As online data breaches become more prevalent, it’s more important than ever to protect client privacy.
Although recent legislation in the U.S. rolled back online privacy rules for Internet Service Providers (ISPs), and make the rules more lax regarding the collection of consumer data, the tighter cybersecurity requirements imposed by Europe’s recently-enacted General Data Protection Regulation (GDPR) will have international repercussions sure to impact the U.S. insurance and finance industry.
Closer to home
The U.S. laws in place for the protection of personal information generally involve one of these four areas:
- Security: Companies aren’t allowed to release personal information unless required by law.
- Disclosure: Companies must tell the client/consumer what information they collect and what the company plans to do with that information.
- Breach Disclosure: If there has been a data breach, the company is required to tell the consumer.
- Direct Electronic Marketing: Companies must respect laws around advertisements via fax, email, or phone.
The main legislation that protects consumer information is the Gramm-Leach-Bliley Act, which was passed in 1999 and requires “financial institutions — companies that offer consumers financial products or services like loans, financial or investment advice, or insurance — to explain their information-sharing practices to their customers and to safeguard sensitive data.”
Financial institutions also are required to implement “information security programs“ to put safeguards in place to protect sensitive client data.
Insurance industry concerns
When processing an insurance claim, any information collected is at risk from hacking, leaking, or other security breaches.
Heed these tips to help keep this data safe.
No. 8: Encrypt important information and correspondence.
Data that has been encrypted requires a password or secret key to access, making it that much more difficult for hackers to get into. Encrypting your data makes it more secure when you’re sharing it on the internet or via email. Some email services, such as Microsoft Outlook, offer an option in the Security Settings to encrypt messages before sending them.
Another way to encrypt information is by setting up a Virtual Private Network (VPN). They’re used by people around the world for their work, to hide their location, or even to avoid government censorship. Several VPN providers offer this service, or you can take this a step further by setting up a private server. A private option is more expensive but prevents your website from being hacked if your hosting provider is compromised. Another benefit to having your own server is that only you and your employees can access the information on it.

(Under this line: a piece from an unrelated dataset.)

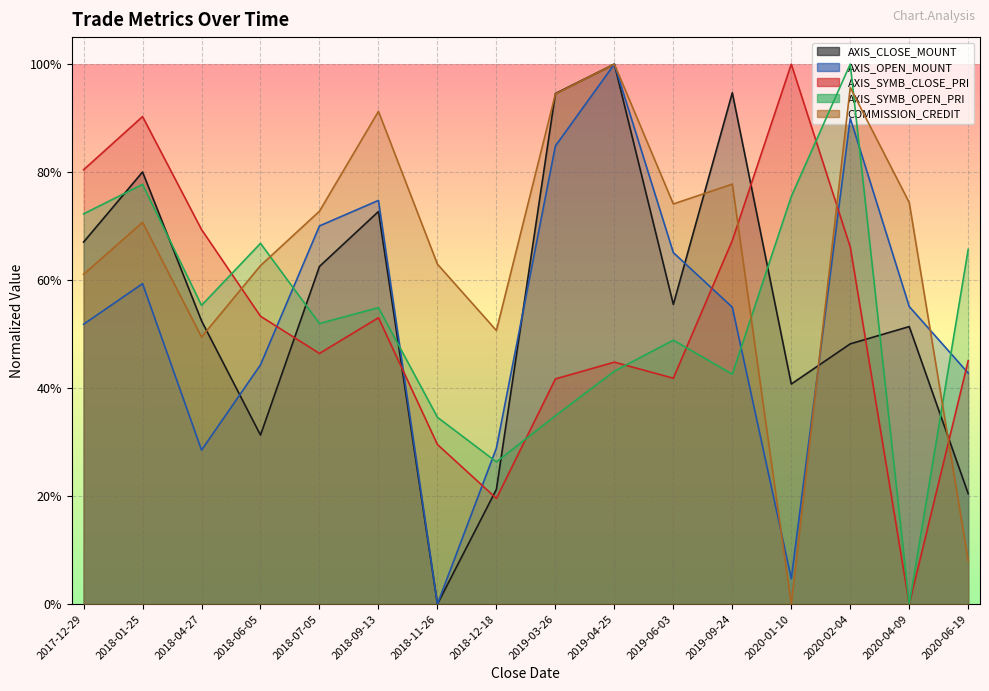

Which series has the largest range (max minus min)?

AXIS_CLOSE_MOUNT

No. 7: Choose a reliable ISP.
With so many internet service providers out there, it can be tough to find one that is reliable and fast and offers extra technology services that you might be looking for (email accounts, backups, cloud storage, etc.). Carefully review your options before deciding, and take into consideration any security suite options that are included.
No. 6: Use a firewall.
Check your router and turn on your firewall. A firewall controls what goes in and out of your network, protecting certain information. It’s also a barrier between your computer/network and hackers, which keeps the information on your computer safer. A firewall is also a good option if you have multiple employees that all use the same network.
No. 5: Create strong passwords.
The more difficult your password is to crack, the less likely someone will be able to access the information you’re working on. From your computer login to your email password, it’s recommended to use a long string of unrelated words, a random string of letters/numbers/symbols, and something unique to your work instead of the password(s) you use for all of your other accounts.
No. 4: Keep your computer and programs updated.
Regularly updating your operating system and programs will help keep your computer — and therefore the data on your computer — secure. The updates for systems are often to secure possible vulnerabilities the creators find in their programming.
No. 3: Delete data every day.
Regularly delete any extra information or data you no longer need. Get into a routine of doing it on a daily basis, including deleting cookies. Cookies are small pieces of information from websites that store information about your passwords and shopping cart, and they also save private information about your browsing history and any personal information you might have entered into a given website.
No. 2: Don’t forget about paperwork.
Most of the focus these days is around online privacy, but if you do print any forms or have any physical data, be sure to lock them securely in a filing cabinet. Shred paperwork as soon as you no longer need it to protect your clients’ information from physical break-ins as well.
No. 1: Communicate broadly about cybersecurity best practices.
While you have the most control over you and your employees’ actions, many of these safeguards will protect your clients as well. Even if the stolen data isn’t social security numbers and bank accounts, client data can be sold to other companies for marketing purposes or even used against the client when they try to buy life or health insurance. Communicate best practices with your clients so that they can be proactive in protecting their own data.
Online privacy is worth taking seriously. According to the 2017 Cost of Data Breach Study, the average cost of a data breach for a company is an astounding $3.62 million, or $225 per compromised record. (The healthcare industry ends up paying the most when online privacy is jeopardized — $380 per record.)
While more and more components of processing an insurance claim are automated, you still transmit plenty of secure information throughout the process, so it’s essential that you know both the rules around online privacy and how to implement them. Use these tools and data safety steps to keep your clients protected as much as you can.